Using Plain Language

This is where I always try to articulate what I'm trying to do in plain language, in particular the aggregation, the field(s) involved, and the level(s) of detail. In this case we want to:

Show the average scores for each school as circles and the overall (all population or weighted) average and median scores as reference lines.

Generating the Weighted Average and Weighted Median with a Total Reference Line

With this understanding we can get the desired results in Tableau in a few clicks. The average score per school is already accurate so no worries there. To get the average score weighted for every student we need to change how the reference line is aggregated, and to do that we can change the aggregation from Average to Total:

When using Tableau and seeing Total as a keyword–as in Grand Totals, the TOTAL() table calculation function, or the Total reference line aggregation here–instead of thinking of total as "a kind of sum or addition", think of total as "all". In other words by using the Total aggregation for the average reference line we're telling Tableau to calculate the AVG(Score) across all of the data and ignore the School dimension and that gets us the desired population average.

The Median reference line takes a smidgen more work. With the understanding that we want to get the weighted median across all the data when we try to add a reference line that is a total median there's no median aggregation there in the first place in the Value dropdown. So we can add MEDIAN(Score) as a pill to Detail in a couple of clicks and then add the Total reference line on the Median score and get the accurate result:


A Note on Weighting Aggregates and Table Calculations

In this case the weighted average and median values are being computed on the record-level values. In situations where the measure that you want to get the weighted average or median on is already an aggregation or a table calculation then a different method would be required, likely involving Level of Detail expressions or table calculations. Covering those is beyond the scope of this post, if you have questions on that fplease ask in the comments below.
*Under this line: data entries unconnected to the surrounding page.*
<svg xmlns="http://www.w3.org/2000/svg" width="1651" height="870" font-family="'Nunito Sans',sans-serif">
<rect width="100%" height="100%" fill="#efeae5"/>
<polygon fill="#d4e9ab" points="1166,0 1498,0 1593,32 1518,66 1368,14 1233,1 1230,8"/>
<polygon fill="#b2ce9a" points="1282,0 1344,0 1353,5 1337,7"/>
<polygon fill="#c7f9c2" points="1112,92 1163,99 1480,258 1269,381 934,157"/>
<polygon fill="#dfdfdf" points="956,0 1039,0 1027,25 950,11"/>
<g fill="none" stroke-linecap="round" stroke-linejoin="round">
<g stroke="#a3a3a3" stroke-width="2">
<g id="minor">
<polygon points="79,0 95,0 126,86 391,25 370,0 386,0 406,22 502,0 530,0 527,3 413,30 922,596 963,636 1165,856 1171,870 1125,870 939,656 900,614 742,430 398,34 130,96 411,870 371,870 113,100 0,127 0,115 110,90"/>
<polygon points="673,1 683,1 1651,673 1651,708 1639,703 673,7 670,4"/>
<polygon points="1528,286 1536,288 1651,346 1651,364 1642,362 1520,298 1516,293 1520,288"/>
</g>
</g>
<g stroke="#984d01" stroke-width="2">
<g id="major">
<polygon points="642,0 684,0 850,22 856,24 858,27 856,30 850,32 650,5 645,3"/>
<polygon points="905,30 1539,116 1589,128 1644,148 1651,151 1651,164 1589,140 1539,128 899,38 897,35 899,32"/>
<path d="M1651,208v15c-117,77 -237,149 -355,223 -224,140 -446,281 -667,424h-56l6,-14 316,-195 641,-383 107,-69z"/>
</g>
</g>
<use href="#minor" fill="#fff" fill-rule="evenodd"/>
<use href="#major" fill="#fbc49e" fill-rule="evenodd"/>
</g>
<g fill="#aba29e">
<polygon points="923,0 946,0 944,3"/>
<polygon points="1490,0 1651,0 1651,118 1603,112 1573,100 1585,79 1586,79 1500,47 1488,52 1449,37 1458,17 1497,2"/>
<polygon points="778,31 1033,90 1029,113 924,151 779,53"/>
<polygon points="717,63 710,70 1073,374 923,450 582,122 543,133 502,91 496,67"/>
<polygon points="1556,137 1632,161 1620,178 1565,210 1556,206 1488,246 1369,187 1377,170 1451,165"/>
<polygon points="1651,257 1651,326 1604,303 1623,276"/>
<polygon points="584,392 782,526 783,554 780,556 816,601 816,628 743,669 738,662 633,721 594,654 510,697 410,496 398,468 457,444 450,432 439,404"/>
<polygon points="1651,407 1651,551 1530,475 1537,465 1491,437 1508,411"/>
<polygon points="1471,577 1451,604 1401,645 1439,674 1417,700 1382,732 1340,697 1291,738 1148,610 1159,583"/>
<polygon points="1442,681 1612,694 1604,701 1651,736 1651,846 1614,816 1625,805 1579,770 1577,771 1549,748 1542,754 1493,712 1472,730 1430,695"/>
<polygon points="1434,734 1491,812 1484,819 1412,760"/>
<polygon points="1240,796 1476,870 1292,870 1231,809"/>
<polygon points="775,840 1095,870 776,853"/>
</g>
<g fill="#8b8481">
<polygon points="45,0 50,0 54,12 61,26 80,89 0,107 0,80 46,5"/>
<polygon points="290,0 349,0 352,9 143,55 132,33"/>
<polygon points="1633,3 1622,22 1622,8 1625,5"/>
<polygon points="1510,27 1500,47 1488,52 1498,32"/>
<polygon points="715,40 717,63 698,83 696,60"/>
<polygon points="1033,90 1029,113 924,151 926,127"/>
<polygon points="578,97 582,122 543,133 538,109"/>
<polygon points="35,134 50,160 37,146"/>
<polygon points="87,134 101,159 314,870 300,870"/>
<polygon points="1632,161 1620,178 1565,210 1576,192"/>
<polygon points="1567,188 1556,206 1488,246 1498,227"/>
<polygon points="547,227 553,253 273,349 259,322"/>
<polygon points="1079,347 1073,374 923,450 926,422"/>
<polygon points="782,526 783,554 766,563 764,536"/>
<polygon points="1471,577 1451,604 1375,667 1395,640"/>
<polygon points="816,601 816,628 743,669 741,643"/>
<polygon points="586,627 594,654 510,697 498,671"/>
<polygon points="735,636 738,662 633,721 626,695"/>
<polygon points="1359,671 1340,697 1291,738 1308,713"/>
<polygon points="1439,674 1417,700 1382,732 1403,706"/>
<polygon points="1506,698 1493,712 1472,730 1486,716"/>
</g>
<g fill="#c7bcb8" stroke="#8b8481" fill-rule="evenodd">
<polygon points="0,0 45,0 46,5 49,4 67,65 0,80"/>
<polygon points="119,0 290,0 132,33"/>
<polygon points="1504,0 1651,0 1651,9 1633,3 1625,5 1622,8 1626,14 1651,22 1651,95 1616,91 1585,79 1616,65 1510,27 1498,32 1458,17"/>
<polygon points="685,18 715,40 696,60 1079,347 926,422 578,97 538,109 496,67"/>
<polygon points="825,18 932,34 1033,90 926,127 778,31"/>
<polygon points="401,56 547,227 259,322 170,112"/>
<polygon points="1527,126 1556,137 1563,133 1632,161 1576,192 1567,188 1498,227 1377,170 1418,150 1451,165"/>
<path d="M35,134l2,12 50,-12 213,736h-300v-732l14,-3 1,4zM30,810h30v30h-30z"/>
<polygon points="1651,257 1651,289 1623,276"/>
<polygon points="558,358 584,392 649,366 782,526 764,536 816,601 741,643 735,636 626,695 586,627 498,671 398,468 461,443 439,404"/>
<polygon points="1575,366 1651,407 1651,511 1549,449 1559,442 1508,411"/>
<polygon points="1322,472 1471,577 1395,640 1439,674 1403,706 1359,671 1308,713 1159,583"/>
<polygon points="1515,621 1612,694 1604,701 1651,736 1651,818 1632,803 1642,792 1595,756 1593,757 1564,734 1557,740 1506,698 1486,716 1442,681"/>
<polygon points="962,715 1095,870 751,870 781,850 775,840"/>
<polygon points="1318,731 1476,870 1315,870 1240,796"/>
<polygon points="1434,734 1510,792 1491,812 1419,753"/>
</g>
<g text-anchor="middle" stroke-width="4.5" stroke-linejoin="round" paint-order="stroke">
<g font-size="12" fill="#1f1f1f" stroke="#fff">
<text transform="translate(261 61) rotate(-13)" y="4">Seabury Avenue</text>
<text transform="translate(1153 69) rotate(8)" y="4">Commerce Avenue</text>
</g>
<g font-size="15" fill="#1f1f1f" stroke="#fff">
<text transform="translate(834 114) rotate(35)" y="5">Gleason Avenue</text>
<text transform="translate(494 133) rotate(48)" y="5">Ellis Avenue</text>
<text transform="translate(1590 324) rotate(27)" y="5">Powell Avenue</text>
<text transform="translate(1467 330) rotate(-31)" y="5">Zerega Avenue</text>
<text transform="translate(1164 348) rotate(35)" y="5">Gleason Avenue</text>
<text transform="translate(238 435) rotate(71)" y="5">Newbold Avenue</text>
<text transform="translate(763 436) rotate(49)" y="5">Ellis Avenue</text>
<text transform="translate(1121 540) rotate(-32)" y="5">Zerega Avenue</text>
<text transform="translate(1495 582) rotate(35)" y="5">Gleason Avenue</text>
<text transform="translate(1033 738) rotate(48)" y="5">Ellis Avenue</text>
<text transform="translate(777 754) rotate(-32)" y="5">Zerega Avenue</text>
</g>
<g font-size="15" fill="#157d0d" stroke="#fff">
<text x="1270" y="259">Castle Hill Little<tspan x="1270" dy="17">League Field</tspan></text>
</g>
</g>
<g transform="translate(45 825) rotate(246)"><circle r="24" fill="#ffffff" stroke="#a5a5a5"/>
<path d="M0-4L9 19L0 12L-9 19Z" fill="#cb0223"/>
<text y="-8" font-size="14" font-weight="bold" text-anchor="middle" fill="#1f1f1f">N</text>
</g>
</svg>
The Other Weighted Average and Weighted Median

The example we've been using here is one where we have a column of record-level values–the Score measure–and we want to make sure that the average and median are properly weighted based on the underlying data and not at a coarser level. There's another kind of weighted average and weighted median that is common in survey and polling analyses where the survey is sampling part of the population and each response gets assigned a weight to adjust the results to reflect the entire population. In that case case there's a column of values (such as survey responses) and a second column for the weights and the calculations to generate the weighted average and weighted median are different because they need to combine the two measures of values and weights. Steve Wexler has done a great post on computing weighted averages at  Working with Weighted Survey Data. Weighted medians require a separate approach and we'll have a blog on that next week.

Conclusion

When we are working with Tableau and maintain awareness of the level of detail that we are telling Tableau to use as we move pills in and out of the view, add reference lines, write calculated fields, etc. we will increase our speed and accuracy while reducing frustration, and who doesn't want that?

You can view and download the weighted average and median reference lines workbook from Tableau Public.